Pictures paired with source code:
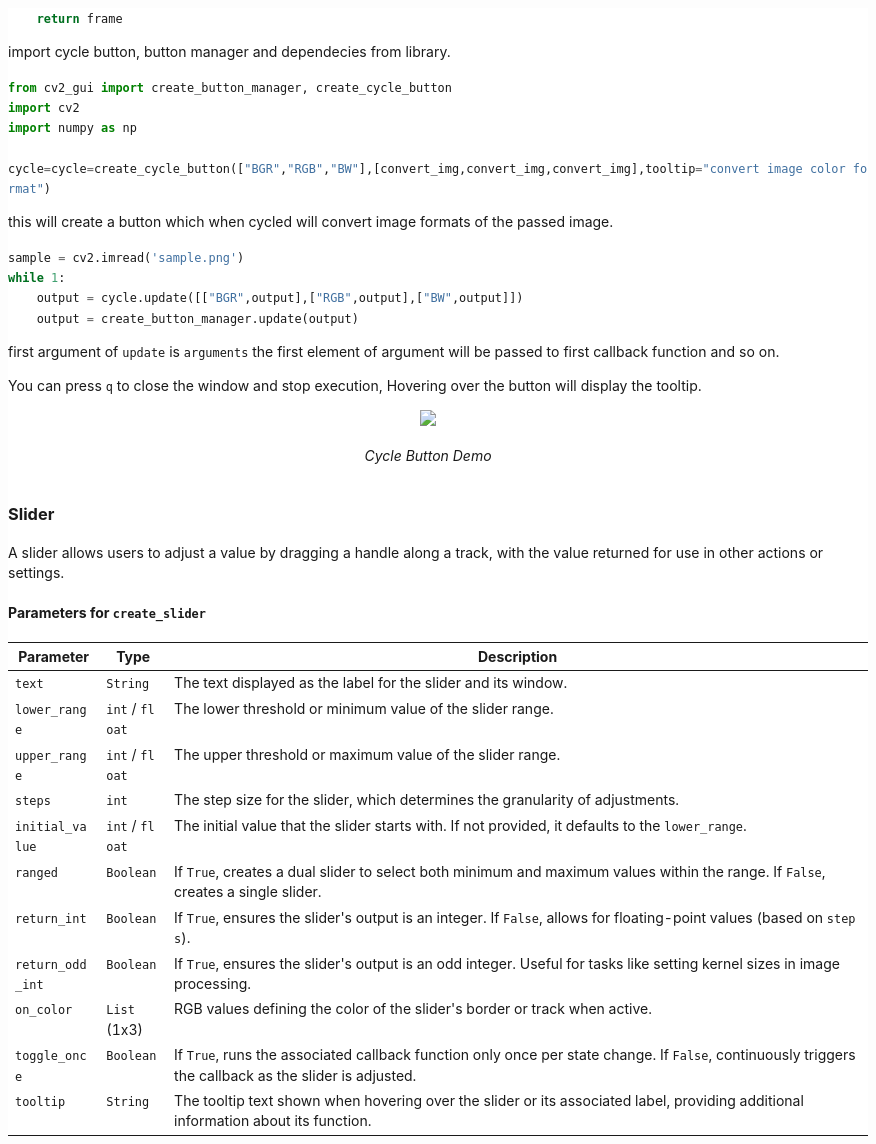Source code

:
 ```python
    return frame
```


import cycle button, button manager and dependecies from library.
```python
from cv2_gui import create_button_manager, create_cycle_button
import cv2
import numpy as np

cycle=cycle=create_cycle_button(["BGR","RGB","BW"],[convert_img,convert_img,convert_img],tooltip="convert image color format")
```
this will create a button which when cycled will convert image formats of the passed image.
```python
sample = cv2.imread('sample.png')
while 1:
    output = cycle.update([["BGR",output],["RGB",output],["BW",output]])
    output = create_button_manager.update(output)
```
first argument of `update` is `arguments` the first element of argument will be passed to first callback function and so on.

You can press `q` to close the window and stop execution,
Hovering over the button will display the tooltip.

<div align="center">
  <div style="display: inline-block; margin-right: 20px;">
    <img src="https://raw.githubusercontent.com/Crystalazer/cv2_gui/main/media/cycle_video.gif" width="600" />
    <p><em>Cycle Button Demo</em></p>
  </div>
</div>

### Slider

A slider allows users to adjust a value by dragging a handle along a track, with the value returned for use in other actions or settings.

#### Parameters for `create_slider`

| **Parameter**      | **Type**       | **Description**                                                                                                                                                  |
|--------------------|----------------|------------------------------------------------------------------------------------------------------------------------------------------------------------------|
| `text`             | `String`       | The text displayed as the label for the slider and its window.                                                                                                  |
| `lower_range`      | `int` / `float`| The lower threshold or minimum value of the slider range.                                                                                                       |
| `upper_range`      | `int` / `float`| The upper threshold or maximum value of the slider range.                                                                                                       |
| `steps`            | `int`          | The step size for the slider, which determines the granularity of adjustments.                                                                                  |
| `initial_value`    | `int` / `float`| The initial value that the slider starts with. If not provided, it defaults to the `lower_range`.                                                               |
| `ranged`           | `Boolean`      | If `True`, creates a dual slider to select both minimum and maximum values within the range. If `False`, creates a single slider.                                |
| `return_int`       | `Boolean`      | If `True`, ensures the slider's output is an integer. If `False`, allows for floating-point values (based on `steps`).                                          |
| `return_odd_int`   | `Boolean`      | If `True`, ensures the slider's output is an odd integer. Useful for tasks like setting kernel sizes in image processing.                                        |
| `on_color`         | `List` (1x3)   | RGB values defining the color of the slider's border or track when active.                                                                                      |
| `toggle_once`      | `Boolean`      | If `True`, runs the associated callback function only once per state change. If `False`, continuously triggers the callback as the slider is adjusted.           |
| `tooltip`          | `String`       | The tooltip text shown when hovering over the slider or its associated label, providing additional information about its function.                               |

**ACTIVITY:** Return each entry exactly as given. Leave the images out.

**SOLUTION TO THIS TASK:**
Source code

:
 ```python
    return frame
```


import cycle button, button manager and dependecies from library.
```python
from cv2_gui import create_button_manager, create_cycle_button
import cv2
import numpy as np

cycle=cycle=create_cycle_button(["BGR","RGB","BW"],[convert_img,convert_img,convert_img],tooltip="convert image color format")
```
this will create a button which when cycled will convert image formats of the passed image.
```python
sample = cv2.imread('sample.png')
while 1:
    output = cycle.update([["BGR",output],["RGB",output],["BW",output]])
    output = create_button_manager.update(output)
```
first argument of `update` is `arguments` the first element of argument will be passed to first callback function and so on.

You can press `q` to close the window and stop execution,
Hovering over the button will display the tooltip.

<div align="center">
  <div style="display: inline-block; margin-right: 20px;">
    <img src="https://raw.githubusercontent.com/Crystalazer/cv2_gui/main/media/cycle_video.gif" width="600" />
    <p><em>Cycle Button Demo</em></p>
  </div>
</div>

### Slider

A slider allows users to adjust a value by dragging a handle along a track, with the value returned for use in other actions or settings.

#### Parameters for `create_slider`

| **Parameter**      | **Type**       | **Description**                                                                                                                                                  |
|--------------------|----------------|------------------------------------------------------------------------------------------------------------------------------------------------------------------|
| `text`             | `String`       | The text displayed as the label for the slider and its window.                                                                                                  |
| `lower_range`      | `int` / `float`| The lower threshold or minimum value of the slider range.                                                                                                       |
| `upper_range`      | `int` / `float`| The upper threshold or maximum value of the slider range.                                                                                                       |
| `steps`            | `int`          | The step size for the slider, which determines the granularity of adjustments.                                                                                  |
| `initial_value`    | `int` / `float`| The initial value that the slider starts with. If not provided, it defaults to the `lower_range`.                                                               |
| `ranged`           | `Boolean`      | If `True`, creates a dual slider to select both minimum and maximum values within the range. If `False`, creates a single slider.                                |
| `return_int`       | `Boolean`      | If `True`, ensures the slider's output is an integer. If `False`, allows for floating-point values (based on `steps`).                                          |
| `return_odd_int`   | `Boolean`      | If `True`, ensures the slider's output is an odd integer. Useful for tasks like setting kernel sizes in image processing.                                        |
| `on_color`         | `List` (1x3)   | RGB values defining the color of the slider's border or track when active.                                                                                      |
| `toggle_once`      | `Boolean`      | If `True`, runs the associated callback function only once per state change. If `False`, continuously triggers the callback as the slider is adjusted.           |
| `tooltip`          | `String`       | The tooltip text shown when hovering over the slider or its associated label, providing additional information about its function.                               |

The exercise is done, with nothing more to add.